Candidates for fibrillary $\mathrm{A}\beta$ detected in the retina of one mouse, as identified by confocal microscopy. (a) Overview of the ex vivo retina (left eye) acquired with a $10\times$ magnification objective lens. (b)–(g) En face planes at $5\mu \mathrm{m}$ intervals at the position identified by the dashed box in (a), where the zero-position is at the interface of vitreous and GCL. The fluorescent abnormality, i.e., the $\mathrm{A}\beta$ candidate, is indicated by the arrow in (d) and (e). Scale bar in (g) is valid for (b)–(g). Images were acquired with a $40\times$ magnification objective lens. (h)–(n) Seven further $\mathrm{A}\beta$ candidates were identified in the retina of the right eye of the same mouse (all acquired with a $40\times$ magnification objective lens). All structures were detected $<40\mu \mathrm{m}$ from the surface of the retina, i.e., between the RNFL and IPL. Scale bar in (h) is valid for (h)–(n).

Fig. 11

Quantification of the plaques per ${\mathrm{mm}}^2$ in the cortex. (a) Histological slice of a transgenic mouse brain, immunohistochemically stained against $\mathrm{A}\beta$. $\mathrm{A}\beta$ plaques appear as brown deposits.
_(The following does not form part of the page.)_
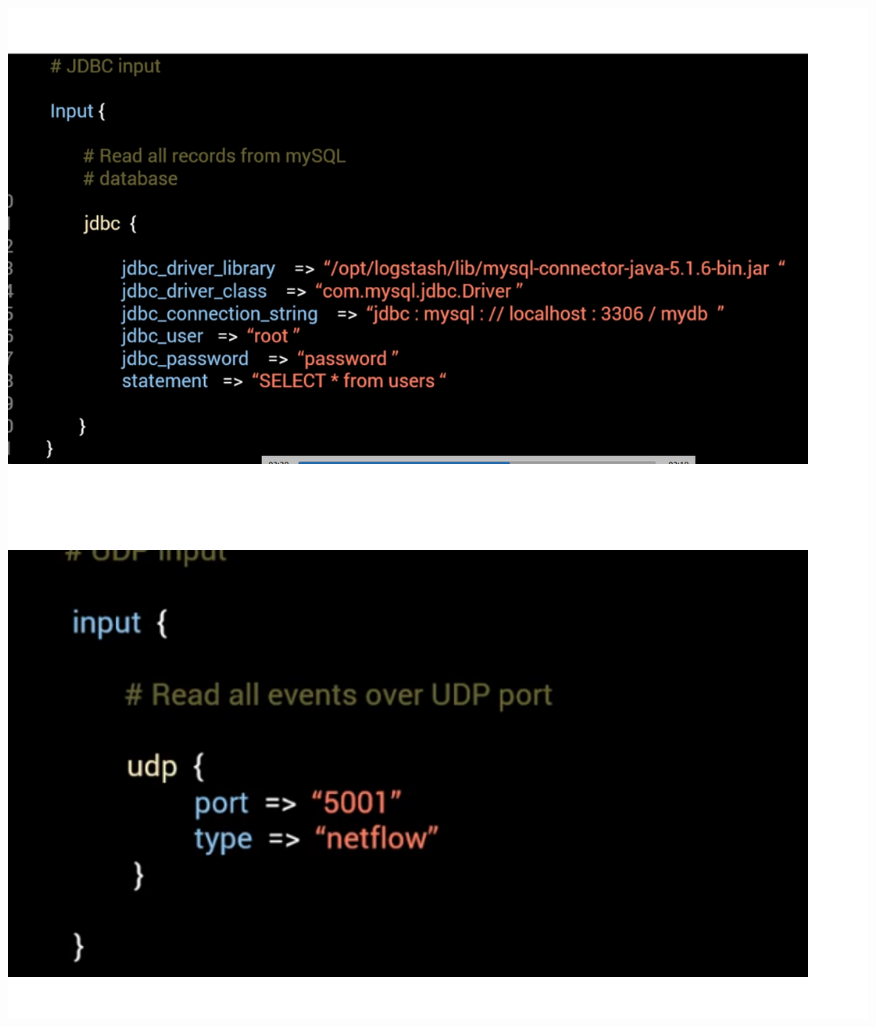 <img src="./img/input_jdbc.png" width="800" height="500" />
<img src="./img/input_netflow_udp.png" width="800" height="500" />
Age: 103 weeks. (b) Following the same staining protocol, the wild-type littermates do not show any $\mathrm{A}\beta$ plaques in the cortex. Age: 103 weeks. (c) Count of plaques per ${\mathrm{mm}}^2$ for a subset of 14 transgenic mice. Linear regression analysis showed a statistically significant trend of an increasing plaque load with age ($R^2=0.439$, $p=0.0098$). (d) The age distribution of the seven wild-type control mice that were examined, none of which showed any $\mathrm{A}\beta$ plaques.